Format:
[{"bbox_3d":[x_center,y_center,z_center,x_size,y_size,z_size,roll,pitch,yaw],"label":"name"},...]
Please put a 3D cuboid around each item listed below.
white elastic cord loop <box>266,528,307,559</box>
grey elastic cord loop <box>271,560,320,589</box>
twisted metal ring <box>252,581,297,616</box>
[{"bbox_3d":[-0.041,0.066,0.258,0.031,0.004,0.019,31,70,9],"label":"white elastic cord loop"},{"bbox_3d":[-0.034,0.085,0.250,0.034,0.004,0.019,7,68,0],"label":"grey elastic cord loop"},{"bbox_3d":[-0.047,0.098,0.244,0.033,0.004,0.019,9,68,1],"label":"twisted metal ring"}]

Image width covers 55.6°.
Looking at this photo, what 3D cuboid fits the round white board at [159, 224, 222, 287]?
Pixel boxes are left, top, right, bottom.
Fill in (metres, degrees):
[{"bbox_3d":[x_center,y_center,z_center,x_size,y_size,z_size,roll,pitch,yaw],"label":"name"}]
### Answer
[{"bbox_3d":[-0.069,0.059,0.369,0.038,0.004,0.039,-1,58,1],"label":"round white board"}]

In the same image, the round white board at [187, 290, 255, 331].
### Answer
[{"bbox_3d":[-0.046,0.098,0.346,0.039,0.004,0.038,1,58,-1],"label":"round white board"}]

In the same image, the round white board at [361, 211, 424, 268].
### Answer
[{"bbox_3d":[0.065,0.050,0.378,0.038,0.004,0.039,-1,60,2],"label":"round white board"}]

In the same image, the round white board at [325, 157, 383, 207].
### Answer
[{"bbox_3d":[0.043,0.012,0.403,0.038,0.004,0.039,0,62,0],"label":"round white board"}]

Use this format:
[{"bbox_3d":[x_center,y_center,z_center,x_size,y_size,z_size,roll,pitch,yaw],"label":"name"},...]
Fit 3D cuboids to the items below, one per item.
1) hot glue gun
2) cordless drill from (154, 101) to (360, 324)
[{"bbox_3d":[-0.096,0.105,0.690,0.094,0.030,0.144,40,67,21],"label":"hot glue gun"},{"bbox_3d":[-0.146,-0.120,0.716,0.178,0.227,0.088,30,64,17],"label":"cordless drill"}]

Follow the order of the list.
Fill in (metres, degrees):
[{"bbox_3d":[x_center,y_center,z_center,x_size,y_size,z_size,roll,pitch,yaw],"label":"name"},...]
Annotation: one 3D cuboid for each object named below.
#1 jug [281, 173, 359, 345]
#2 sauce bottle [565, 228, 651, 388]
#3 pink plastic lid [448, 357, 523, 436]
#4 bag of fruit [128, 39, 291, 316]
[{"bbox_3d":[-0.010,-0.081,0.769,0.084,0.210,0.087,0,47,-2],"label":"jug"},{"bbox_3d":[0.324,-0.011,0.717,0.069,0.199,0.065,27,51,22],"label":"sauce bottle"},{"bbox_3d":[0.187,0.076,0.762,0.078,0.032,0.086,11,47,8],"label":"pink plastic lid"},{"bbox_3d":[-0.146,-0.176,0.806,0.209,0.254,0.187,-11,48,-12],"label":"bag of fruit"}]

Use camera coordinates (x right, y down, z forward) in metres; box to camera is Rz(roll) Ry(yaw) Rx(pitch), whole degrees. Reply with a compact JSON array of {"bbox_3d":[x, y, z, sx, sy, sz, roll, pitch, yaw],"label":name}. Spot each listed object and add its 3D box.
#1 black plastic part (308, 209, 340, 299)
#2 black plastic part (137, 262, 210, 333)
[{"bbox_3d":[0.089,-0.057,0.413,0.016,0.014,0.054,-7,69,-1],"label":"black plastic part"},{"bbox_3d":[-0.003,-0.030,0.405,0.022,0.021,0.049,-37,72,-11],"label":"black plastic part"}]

WHAT TO DO
Copying word for word, give each line of the data above from the first one through the line containing "grey elastic cord loop <box>271,560,320,589</box>", and nothing else.

EXERCISE SOLUTION
Format:
[{"bbox_3d":[x_center,y_center,z_center,x_size,y_size,z_size,roll,pitch,yaw],"label":"name"},...]
Please put a 3D cuboid around each item listed below.
white elastic cord loop <box>266,528,307,559</box>
grey elastic cord loop <box>271,560,320,589</box>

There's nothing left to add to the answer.